Une page de l’histoire institutionnelle et diplomatique du Sénégal s’est tournée ce jeudi 22 janvier 2026. Christian Valantin, grand serviteur de l’État, s’est éteint à Paris à l’âge de 96 ans. Compagnon de route de Léopold Sédar Senghor et pilier de la Francophonie, il laisse derrière lui l’héritage d’un homme de droit et de devoir.
Par Abdallah
Saint-Louis / Paris — Né en 1929 dans l’élégante ville de Saint-Louis, Christian Valantin était le fils de Marc et Madeleine Guillabert. Pur produit de l’excellence saint-louisienne, il a forgé son esprit au Lycée Faidherbe avant de parfaire son parcours juridique par une licence en droit en 1954.
Au cœur du pouvoir : L’ombre de Senghor
Dès l’indépendance, il devient l’un des rouages essentiels de la construction nationale :
- Chef de cabinet (1959-1960) : Il assiste Senghor durant l’éphémère aventure de la Fédération du Mali.
- Gouverneur de Thiès (1961-1962) : Il fut l’un des premiers administrateurs territoriaux du Sénégal indépendant.
- Directeur de cabinet (1966-1968) : Il fut l’un des collaborateurs les plus proches du Président-Poète durant une période charnière de consolidation de la République.
Un record de longévité parlementaire
Christian Valantin restera dans les annales comme l’une des figures les plus stables du pouvoir législatif.

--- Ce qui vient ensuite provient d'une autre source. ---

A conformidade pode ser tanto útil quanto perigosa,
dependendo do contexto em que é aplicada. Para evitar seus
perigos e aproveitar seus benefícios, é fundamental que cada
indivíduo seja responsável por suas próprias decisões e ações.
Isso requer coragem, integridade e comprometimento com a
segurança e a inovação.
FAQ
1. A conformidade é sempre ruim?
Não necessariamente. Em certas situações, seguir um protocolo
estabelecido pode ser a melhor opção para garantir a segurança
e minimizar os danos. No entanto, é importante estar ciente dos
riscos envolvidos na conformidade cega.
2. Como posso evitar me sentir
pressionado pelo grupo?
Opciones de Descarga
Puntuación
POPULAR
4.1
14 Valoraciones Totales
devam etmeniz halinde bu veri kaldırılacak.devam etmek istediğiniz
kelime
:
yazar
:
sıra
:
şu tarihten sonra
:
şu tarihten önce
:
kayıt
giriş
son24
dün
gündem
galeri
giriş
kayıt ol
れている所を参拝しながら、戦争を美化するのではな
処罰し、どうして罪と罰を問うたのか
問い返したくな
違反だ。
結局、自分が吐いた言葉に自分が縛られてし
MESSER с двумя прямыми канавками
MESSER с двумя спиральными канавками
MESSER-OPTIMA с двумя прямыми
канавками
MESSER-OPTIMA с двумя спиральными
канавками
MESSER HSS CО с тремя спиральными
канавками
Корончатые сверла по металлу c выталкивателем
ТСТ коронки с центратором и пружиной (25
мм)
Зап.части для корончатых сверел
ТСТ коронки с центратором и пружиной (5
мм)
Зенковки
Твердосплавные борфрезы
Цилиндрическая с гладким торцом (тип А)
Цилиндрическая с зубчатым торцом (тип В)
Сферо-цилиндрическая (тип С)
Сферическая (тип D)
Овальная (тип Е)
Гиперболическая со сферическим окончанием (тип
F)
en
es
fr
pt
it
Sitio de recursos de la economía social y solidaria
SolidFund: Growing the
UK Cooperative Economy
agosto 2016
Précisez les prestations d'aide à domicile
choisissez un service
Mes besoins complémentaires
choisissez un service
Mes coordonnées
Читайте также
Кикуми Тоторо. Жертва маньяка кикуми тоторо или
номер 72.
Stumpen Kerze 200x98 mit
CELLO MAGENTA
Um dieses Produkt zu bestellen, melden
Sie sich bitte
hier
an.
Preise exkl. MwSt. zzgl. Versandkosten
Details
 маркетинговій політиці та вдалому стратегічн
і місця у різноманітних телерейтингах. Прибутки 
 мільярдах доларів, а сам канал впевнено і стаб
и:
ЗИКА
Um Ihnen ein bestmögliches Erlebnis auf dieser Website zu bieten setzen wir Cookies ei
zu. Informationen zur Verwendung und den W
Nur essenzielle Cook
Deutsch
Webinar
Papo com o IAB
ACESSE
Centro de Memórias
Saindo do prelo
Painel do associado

Député sans interruption de 1968 à 2000, il a marqué l’hémicycle par sa maîtrise des textes et sa rigueur, occupant le poste prestigieux de Premier vice-président de l’Assemblée Nationale de 1993 à 2000.
Le « Monsieur Francophonie » du Sénégal
Son rayonnement a largement dépassé les frontières nationales. Éminent diplomate, il fut :
- Le représentant personnel du Chef de l’État au Conseil Permanent de la Francophonie pendant 14 ans (1986-2000).
- Le conseiller personnel du Secrétaire général de l’OIF en 2007.